Task brief: The data below is to be set down again exactly as written.

Dataset entries:

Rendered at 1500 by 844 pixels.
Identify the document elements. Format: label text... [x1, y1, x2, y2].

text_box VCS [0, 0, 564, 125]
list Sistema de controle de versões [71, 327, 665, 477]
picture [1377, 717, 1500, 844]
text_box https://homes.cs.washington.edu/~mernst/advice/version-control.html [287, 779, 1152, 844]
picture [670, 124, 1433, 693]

Answer to the exercise:
Rendered at 1500 by 844 pixels.
Identify the document elements. Format: label text... [x1, y1, x2, y2].

text_box VCS [0, 0, 564, 125]
list Sistema de controle de versões [71, 327, 665, 477]
picture [1377, 717, 1500, 844]
text_box https://homes.cs.washington.edu/~mernst/advice/version-control.html [287, 779, 1152, 844]
picture [670, 124, 1433, 693]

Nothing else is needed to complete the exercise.